**Required task**. Could you give these records again with every "common name" switched to "vernacular name" and nothing else changed?

**Input data**.
[BEGIN]

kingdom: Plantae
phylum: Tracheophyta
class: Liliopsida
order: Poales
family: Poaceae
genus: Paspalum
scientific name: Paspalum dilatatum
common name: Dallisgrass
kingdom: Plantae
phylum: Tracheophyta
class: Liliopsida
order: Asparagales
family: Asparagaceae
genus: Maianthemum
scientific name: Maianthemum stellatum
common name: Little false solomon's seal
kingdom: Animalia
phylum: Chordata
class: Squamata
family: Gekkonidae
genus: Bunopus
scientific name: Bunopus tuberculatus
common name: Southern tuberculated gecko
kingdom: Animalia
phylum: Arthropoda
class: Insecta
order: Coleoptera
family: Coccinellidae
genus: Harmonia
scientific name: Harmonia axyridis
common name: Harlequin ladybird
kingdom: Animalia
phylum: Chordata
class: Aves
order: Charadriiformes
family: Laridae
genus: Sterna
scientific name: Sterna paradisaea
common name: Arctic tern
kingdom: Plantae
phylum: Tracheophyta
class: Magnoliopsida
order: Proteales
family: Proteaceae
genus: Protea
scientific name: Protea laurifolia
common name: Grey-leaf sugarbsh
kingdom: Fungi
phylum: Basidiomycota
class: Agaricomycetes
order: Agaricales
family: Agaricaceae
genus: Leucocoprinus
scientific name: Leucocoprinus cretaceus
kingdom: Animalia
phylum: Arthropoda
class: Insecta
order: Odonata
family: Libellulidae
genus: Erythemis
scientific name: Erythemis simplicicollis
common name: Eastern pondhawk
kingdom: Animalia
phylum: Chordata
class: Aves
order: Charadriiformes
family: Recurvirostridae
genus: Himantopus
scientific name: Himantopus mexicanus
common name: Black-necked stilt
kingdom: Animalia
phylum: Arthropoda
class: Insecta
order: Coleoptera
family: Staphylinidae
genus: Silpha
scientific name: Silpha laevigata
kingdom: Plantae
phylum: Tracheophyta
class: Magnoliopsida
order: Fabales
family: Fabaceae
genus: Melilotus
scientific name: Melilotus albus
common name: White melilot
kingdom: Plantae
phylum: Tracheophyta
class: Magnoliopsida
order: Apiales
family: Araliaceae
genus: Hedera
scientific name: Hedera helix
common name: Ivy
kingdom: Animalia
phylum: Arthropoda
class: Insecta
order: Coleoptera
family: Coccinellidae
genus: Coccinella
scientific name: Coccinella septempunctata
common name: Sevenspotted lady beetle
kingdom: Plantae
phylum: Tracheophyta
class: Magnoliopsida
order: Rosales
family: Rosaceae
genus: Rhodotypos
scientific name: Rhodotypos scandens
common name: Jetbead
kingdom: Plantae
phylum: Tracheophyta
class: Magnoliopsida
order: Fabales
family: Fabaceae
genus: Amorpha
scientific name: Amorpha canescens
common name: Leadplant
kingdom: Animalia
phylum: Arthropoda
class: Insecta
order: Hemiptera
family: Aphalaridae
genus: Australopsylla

[END]

**Task solution**.
kingdom: Plantae
phylum: Tracheophyta
class: Liliopsida
order: Poales
family: Poaceae
genus: Paspalum
scientific name: Paspalum dilatatum
vernacular name: Dallisgrass
kingdom: Plantae
phylum: Tracheophyta
class: Liliopsida
order: Asparagales
family: Asparagaceae
genus: Maianthemum
scientific name: Maianthemum stellatum
vernacular name: Little false solomon's seal
kingdom: Animalia
phylum: Chordata
class: Squamata
family: Gekkonidae
genus: Bunopus
scientific name: Bunopus tuberculatus
vernacular name: Southern tuberculated gecko
kingdom: Animalia
phylum: Arthropoda
class: Insecta
order: Coleoptera
family: Coccinellidae
genus: Harmonia
scientific name: Harmonia axyridis
vernacular name: Harlequin ladybird
kingdom: Animalia
phylum: Chordata
class: Aves
order: Charadriiformes
family: Laridae
genus: Sterna
scientific name: Sterna paradisaea
vernacular name: Arctic tern
kingdom: Plantae
phylum: Tracheophyta
class: Magnoliopsida
order: Proteales
family: Proteaceae
genus: Protea
scientific name: Protea laurifolia
vernacular name: Grey-leaf sugarbsh
kingdom: Fungi
phylum: Basidiomycota
class: Agaricomycetes
order: Agaricales
family: Agaricaceae
genus: Leucocoprinus
scientific name: Leucocoprinus cretaceus
kingdom: Animalia
phylum: Arthropoda
class: Insecta
order: Odonata
family: Libellulidae
genus: Erythemis
scientific name: Erythemis simplicicollis
vernacular name: Eastern pondhawk
kingdom: Animalia
phylum: Chordata
class: Aves
order: Charadriiformes
family: Recurvirostridae
genus: Himantopus
scientific name: Himantopus mexicanus
vernacular name: Black-necked stilt
kingdom: Animalia
phylum: Arthropoda
class: Insecta
order: Coleoptera
family: Staphylinidae
genus: Silpha
scientific name: Silpha laevigata
kingdom: Plantae
phylum: Tracheophyta
class: Magnoliopsida
order: Fabales
family: Fabaceae
genus: Melilotus
scientific name: Melilotus albus
vernacular name: White melilot
kingdom: Plantae
phylum: Tracheophyta
class: Magnoliopsida
order: Apiales
family: Araliaceae
genus: Hedera
scientific name: Hedera helix
vernacular name: Ivy
kingdom: Animalia
phylum: Arthropoda
class: Insecta
order: Coleoptera
family: Coccinellidae
genus: Coccinella
scientific name: Coccinella septempunctata
vernacular name: Sevenspotted lady beetle
kingdom: Plantae
phylum: Tracheophyta
class: Magnoliopsida
order: Rosales
family: Rosaceae
genus: Rhodotypos
scientific name: Rhodotypos scandens
vernacular name: Jetbead
kingdom: Plantae
phylum: Tracheophyta
class: Magnoliopsida
order: Fabales
family: Fabaceae
genus: Amorpha
scientific name: Amorpha canescens
vernacular name: Leadplant
kingdom: Animalia
phylum: Arthropoda
class: Insecta
order: Hemiptera
family: Aphalaridae
genus: Australopsylla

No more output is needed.